(Stored data)

=== Section Start ===

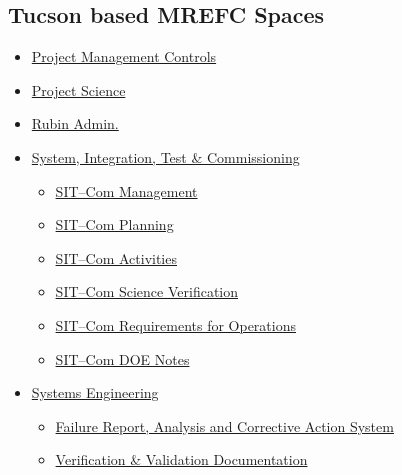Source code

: \begin{small}

\subsection{Tucson based MREFC Spaces}

\begin{itemize}
	\item \href{https://confluence.lsstcorp.org/display/PC/Project+Management+Controls+System+Home}{Project Management Controls}
	\item \href{https://confluence.lsstcorp.org/display/PS/Project+Science+Home}{Project Science}
	\item \href{https://confluence.lsstcorp.org/display/ROA/Rubin+Obs.+Admins}{Rubin Admin.}
	\item \href{https://confluence.lsstcorp.org/pages/viewpage.action?pageId=48399826}{System, Integration, Test \& Commissioning}
	\begin{itemize}
		\item \href{https://confluence.lsstcorp.org/display/LSSTCOM/SIT-Com+Management?src=contextnavpagetreemode}{SIT--Com Management}
		\item \href{https://confluence.lsstcorp.org/display/LSSTCOM/SIT-Com+Planning?src=contextnavpagetreemode}{SIT--Com Planning}
		\item \href{https://confluence.lsstcorp.org/display/LSSTCOM/SIT-Com+Activities?src=contextnavpagetreemode}{SIT--Com Activities}
		\item \href{https://confluence.lsstcorp.org/display/LSSTCOM/SIT-Com+Science+Verification?src=contextnavpagetreemode}{SIT--Com Science Verification}
		\item\href{https://confluence.lsstcorp.org/display/LSSTCOM/SIT-Com+Requirements+for+Operations?src=contextnavpagetreemode}{SIT--Com Requirements for Operations}
		\item \href{https://confluence.lsstcorp.org/display/LSSTCOM/DOE+Notes?src=contextnavpagetreemode}{SIT--Com DOE Notes}
	\end{itemize}
	\item \href{https://confluence.lsstcorp.org/display/SYSENG/Systems+Engineering+Home}{Systems Engineering}
	\begin{itemize}
		\item \href{https://confluence.lsstcorp.org/pages/viewpage.action?pageId=97681640}{Failure Report, Analysis and Corrective Action System}
		\item \href{https://confluence.lsstcorp.org/pages/viewpage.action?pageId=100173626}{Verification \& Validation Documentation}

\end{itemize}
\end{itemize}
\end{small}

=== Section End ===

--- Problem details ---
Within the entries above, find every line where the string "pages" occurs, and copy it.

--- Expected answer ---
	\item \href{https://confluence.lsstcorp.org/pages/viewpage.action?pageId=48399826}{System, Integration, Test \& Commissioning}
		\item \href{https://confluence.lsstcorp.org/pages/viewpage.action?pageId=97681640}{Failure Report, Analysis and Corrective Action System}
		\item \href{https://confluence.lsstcorp.org/pages/viewpage.action?pageId=100173626}{Verification \& Validation Documentation}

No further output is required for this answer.